PROMPT
In the material below, transcribe every line from the first through the line holding "force of love.", exactly, and stop after that line.
────
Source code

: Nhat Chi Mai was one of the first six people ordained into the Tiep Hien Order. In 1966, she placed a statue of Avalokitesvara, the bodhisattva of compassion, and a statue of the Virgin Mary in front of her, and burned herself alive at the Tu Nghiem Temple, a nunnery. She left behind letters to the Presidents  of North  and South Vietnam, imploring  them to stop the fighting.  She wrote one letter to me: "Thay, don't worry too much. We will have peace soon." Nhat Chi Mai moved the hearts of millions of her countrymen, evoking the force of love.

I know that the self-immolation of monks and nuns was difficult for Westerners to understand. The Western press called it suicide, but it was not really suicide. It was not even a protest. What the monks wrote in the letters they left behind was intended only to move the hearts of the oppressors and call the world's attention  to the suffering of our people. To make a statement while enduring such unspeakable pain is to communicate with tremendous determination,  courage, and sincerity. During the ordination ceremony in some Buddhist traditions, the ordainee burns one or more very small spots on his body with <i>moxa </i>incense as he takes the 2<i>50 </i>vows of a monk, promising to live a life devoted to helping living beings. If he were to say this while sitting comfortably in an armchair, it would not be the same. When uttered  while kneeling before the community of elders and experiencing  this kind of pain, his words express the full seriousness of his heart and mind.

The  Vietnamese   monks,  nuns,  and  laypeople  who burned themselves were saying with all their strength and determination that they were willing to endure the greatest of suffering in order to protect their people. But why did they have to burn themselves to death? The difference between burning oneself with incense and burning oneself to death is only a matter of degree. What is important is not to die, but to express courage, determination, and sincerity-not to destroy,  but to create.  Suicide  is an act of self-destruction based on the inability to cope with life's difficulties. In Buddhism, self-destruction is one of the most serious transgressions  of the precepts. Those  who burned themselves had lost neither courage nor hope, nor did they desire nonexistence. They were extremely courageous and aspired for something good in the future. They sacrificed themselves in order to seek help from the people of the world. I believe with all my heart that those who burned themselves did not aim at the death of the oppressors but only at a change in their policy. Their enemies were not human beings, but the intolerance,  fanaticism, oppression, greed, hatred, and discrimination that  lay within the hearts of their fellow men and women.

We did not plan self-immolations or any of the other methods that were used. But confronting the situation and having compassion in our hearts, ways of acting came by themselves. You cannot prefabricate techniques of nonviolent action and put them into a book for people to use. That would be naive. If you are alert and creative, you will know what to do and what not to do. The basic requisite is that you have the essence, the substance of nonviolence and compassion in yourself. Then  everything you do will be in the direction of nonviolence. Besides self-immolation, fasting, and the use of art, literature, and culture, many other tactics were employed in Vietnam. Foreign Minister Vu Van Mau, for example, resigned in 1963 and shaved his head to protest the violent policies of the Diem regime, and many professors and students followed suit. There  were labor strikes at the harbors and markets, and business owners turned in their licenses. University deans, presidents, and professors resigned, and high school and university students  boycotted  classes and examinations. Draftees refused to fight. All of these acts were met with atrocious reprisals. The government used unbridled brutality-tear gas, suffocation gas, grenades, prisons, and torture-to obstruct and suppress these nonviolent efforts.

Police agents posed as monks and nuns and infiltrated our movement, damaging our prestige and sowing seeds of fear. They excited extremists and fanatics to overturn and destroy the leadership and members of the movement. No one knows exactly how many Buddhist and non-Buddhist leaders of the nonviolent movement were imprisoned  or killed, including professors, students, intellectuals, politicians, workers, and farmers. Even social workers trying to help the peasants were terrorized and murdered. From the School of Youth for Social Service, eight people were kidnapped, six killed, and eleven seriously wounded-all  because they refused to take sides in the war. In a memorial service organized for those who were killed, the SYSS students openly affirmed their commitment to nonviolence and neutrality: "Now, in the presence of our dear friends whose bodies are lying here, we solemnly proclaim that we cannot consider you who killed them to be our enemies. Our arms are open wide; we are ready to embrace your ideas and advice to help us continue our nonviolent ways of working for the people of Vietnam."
────
RESPONSE TO THIS EXERCISE
Source code

: Nhat Chi Mai was one of the first six people ordained into the Tiep Hien Order. In 1966, she placed a statue of Avalokitesvara, the bodhisattva of compassion, and a statue of the Virgin Mary in front of her, and burned herself alive at the Tu Nghiem Temple, a nunnery. She left behind letters to the Presidents  of North  and South Vietnam, imploring  them to stop the fighting.  She wrote one letter to me: "Thay, don't worry too much. We will have peace soon." Nhat Chi Mai moved the hearts of millions of her countrymen, evoking the force of love.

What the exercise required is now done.